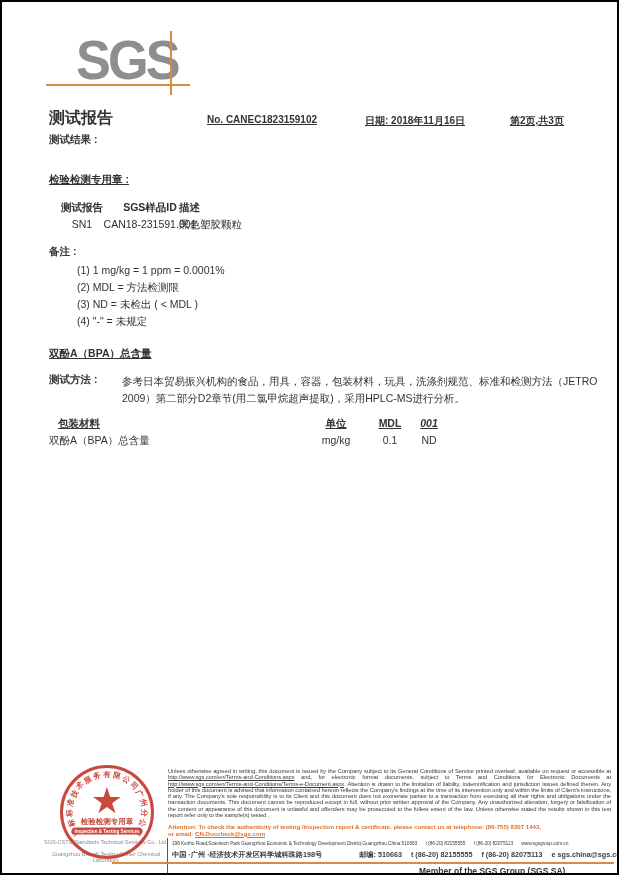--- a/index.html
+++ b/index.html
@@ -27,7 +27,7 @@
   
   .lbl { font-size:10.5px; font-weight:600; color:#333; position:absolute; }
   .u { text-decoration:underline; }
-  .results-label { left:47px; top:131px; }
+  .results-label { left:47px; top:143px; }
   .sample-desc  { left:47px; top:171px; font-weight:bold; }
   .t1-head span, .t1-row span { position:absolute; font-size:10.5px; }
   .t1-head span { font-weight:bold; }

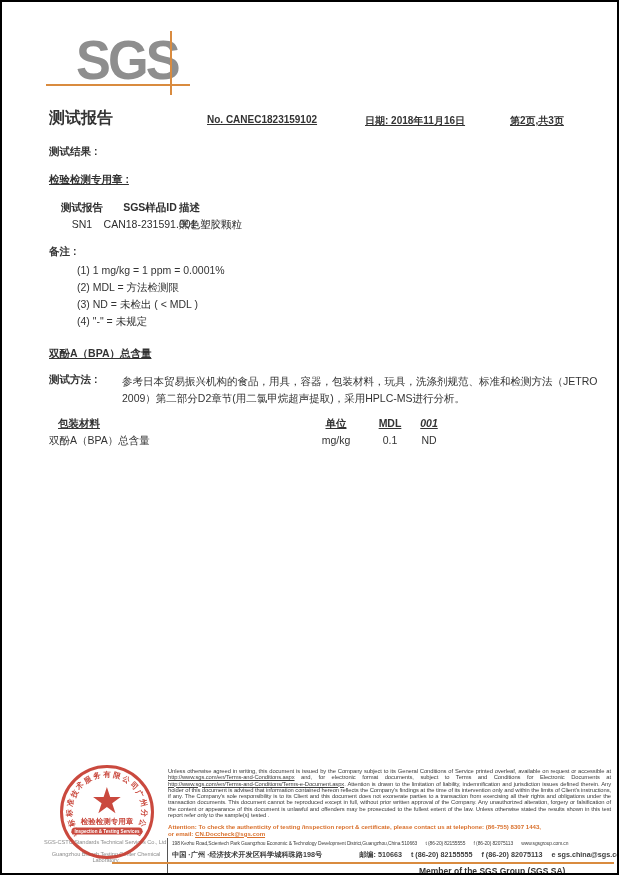--- a/index.html
+++ b/index.html
@@ -120,7 +120,6 @@
 
   <div class="lbl bpa-heading">双酚A（BPA）总含量</div>
   <div class="lbl method-label">测试方法 :</div>
-  <div class="method-text">参考日本贸易振兴机构的食品，用具，容器，包装材料，玩具，洗涤剂规范、标准和检测方法（JETRO 2009）第二部分D2章节(用二氯甲烷超声提取)，采用HPLC-MS进行分析。</div>
 
   <div class="t2-head">
     <span class="t2-item-h">包装材料</span>

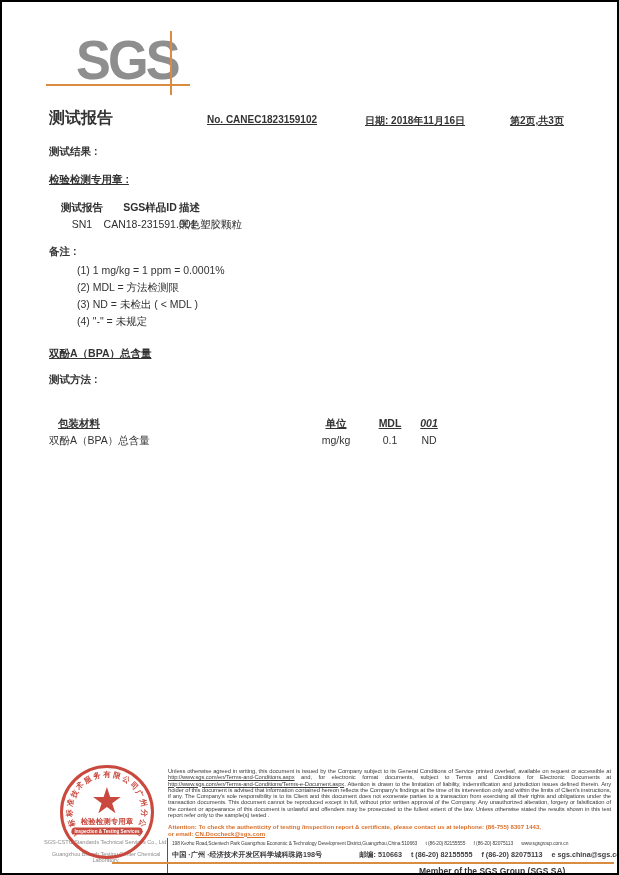--- a/index.html
+++ b/index.html
@@ -48,7 +48,7 @@
   .t2-item-h { left:56px; }
   .t2-item   { left:47px; }
   .t2-unit { left:309px; width:50px; text-align:center; }
-  .t2-mdl  { left:366px; width:44px; text-align:center; }
+  .t2-mdl  { left:381px; width:44px; text-align:center; }
   .t2-001  { left:406px; width:42px; text-align:center; }
   .italic { font-style:italic; }
   

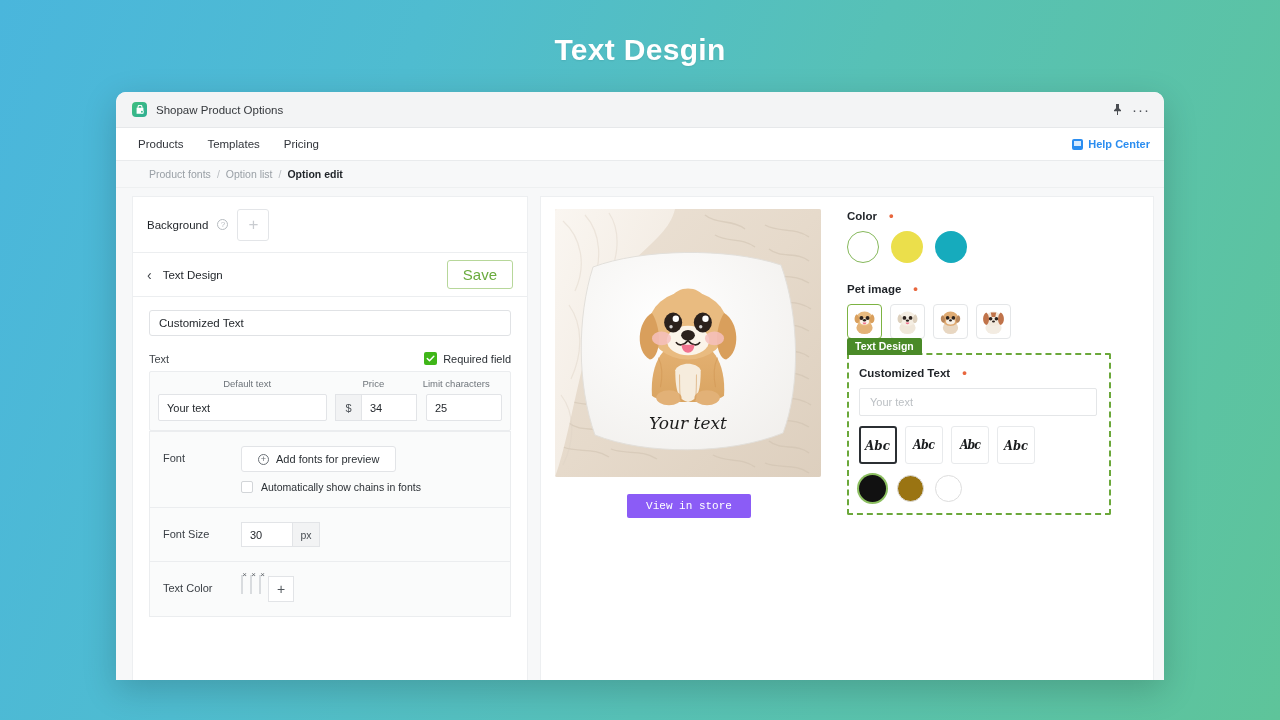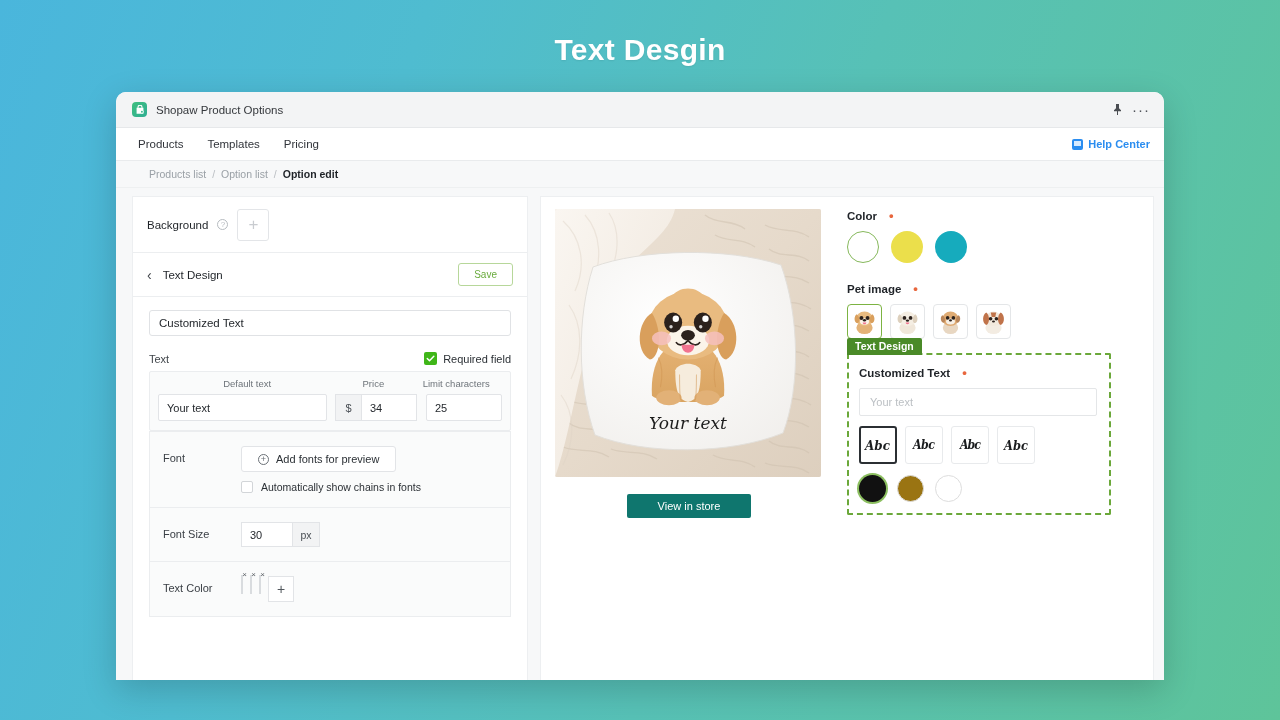--- a/index.html
+++ b/index.html
@@ -398,7 +398,7 @@
   </div>
 
   <div id="breadcrumb">
-    <span class="crumb">Products list</span>
+    <span class="crumb">Product fonts</span>
     <span class="crumb-sep">/</span>
     <span class="crumb">Option list</span>
     <span class="crumb-sep">/</span>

- [WORK TO COMPLETE]
Locate the string "class" in the listing above and copy every line where it occurs.

- [THE COMPLETED TASK]
   <div class="lbl bpa-heading">双酚A（BPA）总含量</div>
   <div class="lbl method-label">测试方法 :</div>
-  <div class="method-text">参考日本贸易振兴机构的食品，用具，容器，包装材料，玩具，洗涤剂规范、标准和检测方法（JETRO 2009）第二部分D2章节(用二氯甲烷超声提取)，采用HPLC-MS进行分析。</div>
   <div class="t2-head">
     <span class="t2-item-h">包装材料</span>
-    <span class="crumb">Products list</span>
+    <span class="crumb">Product fonts</span>
     <span class="crumb-sep">/</span>
     <span class="crumb">Option list</span>
     <span class="crumb-sep">/</span>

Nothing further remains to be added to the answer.